I love writing short stories. You can complete one in a matter of weeks, rather than the years it takes to finish a novel. You can try out new – often riskier – ideas (and sometimes, ironically, you can find the germ of a novel inside an idea you might otherwise never have tried). Here's my advice:
Follow a dream
My short stories often start with an image that has found its way into my head: a swimming pool in autumn ('The Incomprehensible Mortality of Karen Mack') or a young woman in a beret, going in a rowing boat to a small island somewhere near Skye ('The Girl In The Boat'). When you get a picture like this, sitting in your mind, take it as a sign that there's a story underneath it. Start writing and see what grows from the daydream. In a short story you can afford to try out ideas to their conclusion. In a novel, that way of working can mean a lot of wasted time – but in a short, you have the freedom to experiment much more. So use it. Lift the stones and see what's underneath them.
Use a strong voice
Voice is obviously important in other kinds of writing, too, but it's particularly crucial to have a strong voice in a piece of work that your reader will only be experiencing for a short time. You need to pull them in straight away. I often use first person narrators for my short stories, because the voice is naturally more immediate with this sort of narrative. But there are ways to cheat...
Try a new format
Short stories are ideal forms for carrying different kinds of writing. You could include a single diary entry, an e-mail, a shopping list – anything at all – without it seeming stranded, the way it might in a longer piece. If your storyline requires third-person narration, then this can be a neat way to bring in a first-person voice. In 'United Solutions', I used a transcript of a telephone conversation, combined with a newspaper article, and left readers to construct the story of what had really happened from those materials. Using unusual formats can also be a way to make your reader engage more actively with the narrative.

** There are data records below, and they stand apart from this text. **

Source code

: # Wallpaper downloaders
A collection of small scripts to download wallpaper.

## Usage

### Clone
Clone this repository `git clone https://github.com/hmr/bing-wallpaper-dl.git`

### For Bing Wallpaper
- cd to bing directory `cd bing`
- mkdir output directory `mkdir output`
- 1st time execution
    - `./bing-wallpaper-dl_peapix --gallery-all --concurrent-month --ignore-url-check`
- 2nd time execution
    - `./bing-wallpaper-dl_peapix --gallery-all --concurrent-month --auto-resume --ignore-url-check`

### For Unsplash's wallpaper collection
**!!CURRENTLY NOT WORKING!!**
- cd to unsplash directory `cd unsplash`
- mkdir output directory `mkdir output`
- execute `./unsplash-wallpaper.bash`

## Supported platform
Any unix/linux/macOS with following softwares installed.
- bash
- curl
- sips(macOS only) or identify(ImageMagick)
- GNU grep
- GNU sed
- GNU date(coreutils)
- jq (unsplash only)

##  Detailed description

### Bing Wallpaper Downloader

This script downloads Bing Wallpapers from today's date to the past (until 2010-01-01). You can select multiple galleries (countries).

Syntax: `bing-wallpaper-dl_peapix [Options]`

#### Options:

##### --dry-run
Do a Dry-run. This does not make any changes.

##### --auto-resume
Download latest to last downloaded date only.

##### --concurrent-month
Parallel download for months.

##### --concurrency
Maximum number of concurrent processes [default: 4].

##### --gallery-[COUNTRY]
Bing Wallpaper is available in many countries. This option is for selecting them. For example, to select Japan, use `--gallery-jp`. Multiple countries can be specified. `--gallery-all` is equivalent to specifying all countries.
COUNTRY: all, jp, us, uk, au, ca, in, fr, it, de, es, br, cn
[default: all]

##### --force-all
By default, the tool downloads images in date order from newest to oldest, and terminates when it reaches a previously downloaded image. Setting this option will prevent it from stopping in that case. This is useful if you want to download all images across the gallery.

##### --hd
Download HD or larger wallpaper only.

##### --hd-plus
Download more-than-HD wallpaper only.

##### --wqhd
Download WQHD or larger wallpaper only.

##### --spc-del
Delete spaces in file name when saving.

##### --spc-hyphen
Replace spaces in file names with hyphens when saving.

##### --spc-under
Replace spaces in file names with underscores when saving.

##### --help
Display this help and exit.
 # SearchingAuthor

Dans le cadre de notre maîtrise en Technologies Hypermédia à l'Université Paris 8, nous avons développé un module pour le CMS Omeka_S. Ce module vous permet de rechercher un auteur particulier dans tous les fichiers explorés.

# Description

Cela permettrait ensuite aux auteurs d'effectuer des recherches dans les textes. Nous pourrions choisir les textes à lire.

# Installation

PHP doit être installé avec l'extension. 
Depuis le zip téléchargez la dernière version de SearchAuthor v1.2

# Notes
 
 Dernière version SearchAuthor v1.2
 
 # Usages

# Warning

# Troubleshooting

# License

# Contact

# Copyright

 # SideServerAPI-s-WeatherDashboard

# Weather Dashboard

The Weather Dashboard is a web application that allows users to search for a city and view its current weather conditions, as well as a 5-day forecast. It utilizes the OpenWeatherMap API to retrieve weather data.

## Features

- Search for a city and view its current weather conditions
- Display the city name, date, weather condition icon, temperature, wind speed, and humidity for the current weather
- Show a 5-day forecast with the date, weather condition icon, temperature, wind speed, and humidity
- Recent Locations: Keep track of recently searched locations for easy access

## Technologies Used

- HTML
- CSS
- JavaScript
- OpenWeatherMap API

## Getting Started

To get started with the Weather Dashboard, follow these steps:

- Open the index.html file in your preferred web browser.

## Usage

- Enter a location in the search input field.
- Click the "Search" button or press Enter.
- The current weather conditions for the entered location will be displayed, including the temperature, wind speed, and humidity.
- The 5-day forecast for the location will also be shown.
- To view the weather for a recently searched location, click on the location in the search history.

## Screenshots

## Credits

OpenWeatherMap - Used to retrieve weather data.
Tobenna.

Choose your moment, or age
There's a lot of advice about how a short story should focus on a particular moment in time. These stories are definitely more straightforward to write. But don't feel barred from taking in decades if you want to. You can cover a lot of ground while staying cohesive if you remember the point of the story, the soul of it. What do you want to pinpoint, in terms of how it has grown, died, or changed over the long period? Try bringing in something from the wider world to act as background for this. In my story 'After The Reunion', I wrote about a relationship between a couple who had been reunited after several decades apart, with the backdrop of Berlin's reunification (when they met) and its 20th anniversary (when they were reunited). A short story is a microscope and a telescope. It is a window on a world, and that world can be on a scale that is vast or tiny. It's really up to you to define the parameters.
Keep your structure clean
Don't forget the importance of the basics. I think you can get away with most things in a short story, if you just make sure you're telling a story. A story needs characters, and problems, and some kind of resolution for better or worse. It's this structure of the story, rather than its scope in terms of time period, that needs to be scaled to fit a short word count. You won't have room for a cast of thirty characters, or the kinds of intricate plotting you can weave through a novel. But what you have instead is a stage for something pure and often more impactful. A short story, well written, can make its mark all the more clearly than a longer piece of work.